Artık gençlerin en popüler iletişim kurma biçimi olan sosyal medya da öldürüyor güven duygusunu. Sanal ortamda karşılaştığı sahte maskeler ve yalan hislerle, güven duyguları erozyona uğrayan gençlerimiz, karşısına neyin çıkacağının bir adım sonrasını bile kestiremeden yaşıyor ve gündelik koşuşturmacalar arasında kaybolup gidiyor. Bir gün sonrasının bile nasıl şekilleneceğinden emin olmayan bir insandan, karşı tarafa güven vermesini de, muhatabına güvenmesini de bekleyemezsiniz.

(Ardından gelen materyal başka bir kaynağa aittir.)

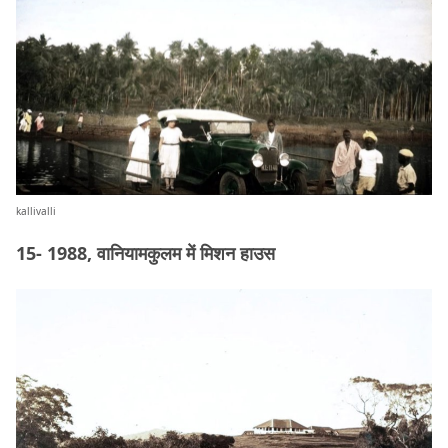
kallivalli
15- 1988, वानियामकुलम में मिशन हाउस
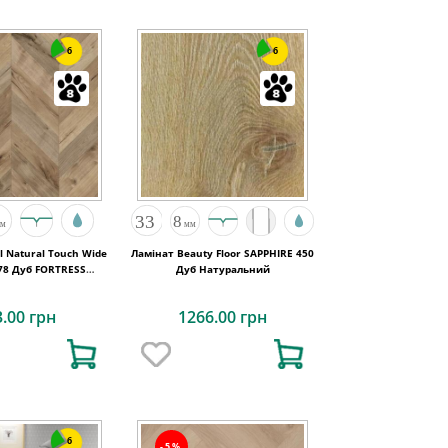
6
6
l Natural Touch Wide
Ламінат Beauty Floor SAPPHIRE 450
78 Дуб FORTRESS
Дуб Натуральний
OCHESTA
3.00 грн
1266.00 грн
6
-5%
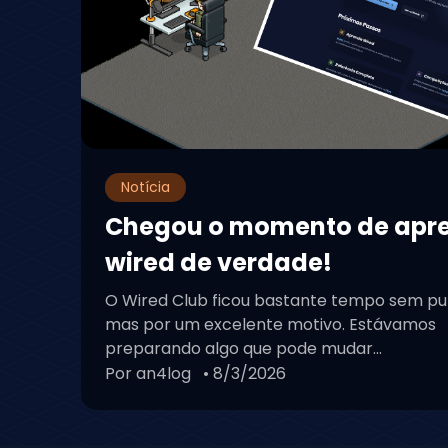
Notícia
Chegou o momento de apr
wired de verdade!
O Wired Club ficou bastante tempo sem pu
mas por um excelente motivo. Estávamos
preparando algo que pode mudar...
Por an4log
• 8/3/2026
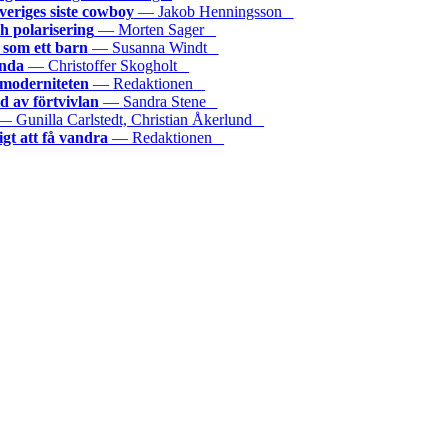
veriges siste cowboy
— Jakob Henningsson
h polarisering
— Morten Sager
som ett barn
— Susanna Windt
onda
— Christoffer Skogholt
 moderniteten
— Redaktionen
id av förtvivlan
— Sandra Stene
 Gunilla Carlstedt, Christian Åkerlund
igt att få vandra
— Redaktionen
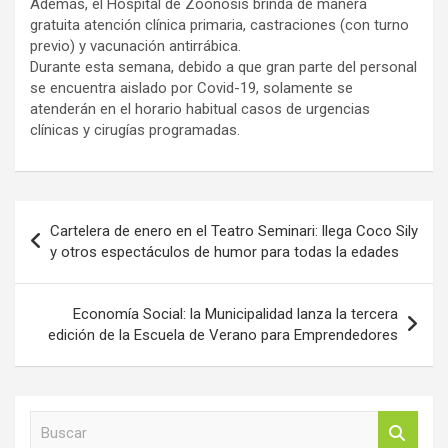
Además, el Hospital de Zoonosis brinda de manera
gratuita atención clínica primaria, castraciones (con turno
previo) y vacunación antirrábica.
Durante esta semana, debido a que gran parte del personal
se encuentra aislado por Covid-19, solamente se
atenderán en el horario habitual casos de urgencias
clínicas y cirugías programadas.
Navegación
Cartelera de enero en el Teatro Seminari: llega Coco Sily
de
y otros espectáculos de humor para todas la edades
entradas
Economía Social: la Municipalidad lanza la tercera
edición de la Escuela de Verano para Emprendedores
B
u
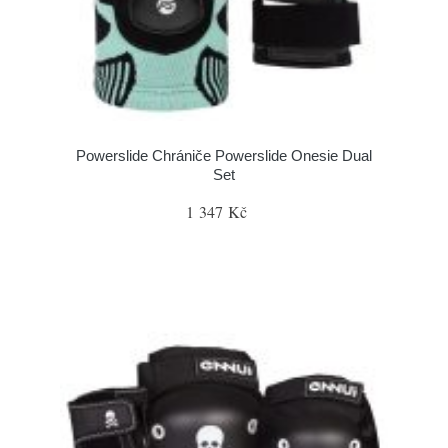
Powerslide Chrániče Powerslide Onesie Dual
Set
1 347 Kč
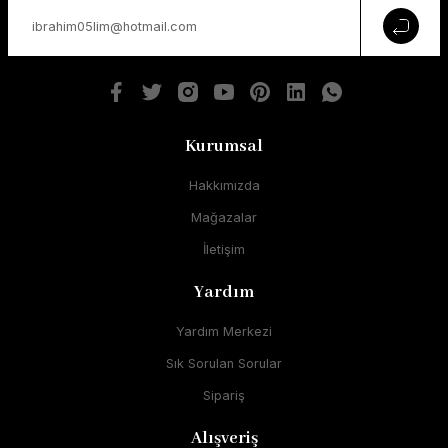
Kurumsal
Hakkımızda
Mağazalar
İletişim
Yardım
Yardım Merkezi
Sık Sorulan Sorular
Sipariş
Alışveriş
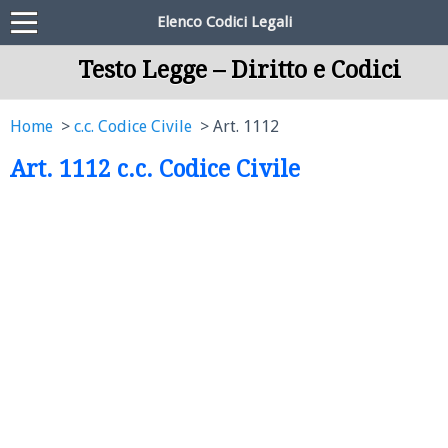
Elenco Codici Legali
Testo Legge – Diritto e Codici
Home
c.c. Codice Civile
Art. 1112
Art. 1112 c.c. Codice Civile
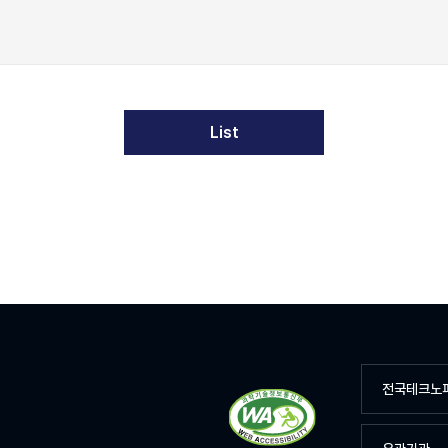
List
전국테크노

Bir insanın, rahat ve mutlu bir hayat sürebilmesi için güvenilir bir ortamda, güvenilir insanlarla beraber olması şarttır. Bir saat sonrasını bile kestiremeyen birisi, geleceğine dair endişeler yaşamaktan önünü göremeyecek, bugünü ve geleceği adına sağlıklı kararlar alamayacaktır. Devletler dahi tam olarak bu nedenle, vatandaşına ilk etapta güvenilir bir yaşantı vaat ederler. Gelecek endişeleri olmasın, bugünlerini çok daha sağlıklı ve verimli yaşasınlar diye kurallar koyar, ülkede düzen ve intizam sağlama yoluna giderler. Çünkü güvenin olmadığı bir yeri, aklınıza gelebilecek her türlü şer insanlar ve kötü duygular doldurabilir.
Bugün toplumda mutlu bir şekilde yaşamak istiyorsak; birbirimizle sarsılmaz ve tamamen güvene dayalı ilişkiler kurmak, insanı arkasından vurmamak, çevremizden beklediğimiz güvenin aynı miktarını hatta daha fazlasını çevremize vermek ve toplumsal kurallara ziyadesiyle riayet etmek durumundayız. Aksi halde, güvenin olmadığı ortamlarda kaybolup gitmek, ne bizlere, ne de muhatap olduğumuz insanlara bir gram bile mutluluk ve kazanç sağlamayacaktır.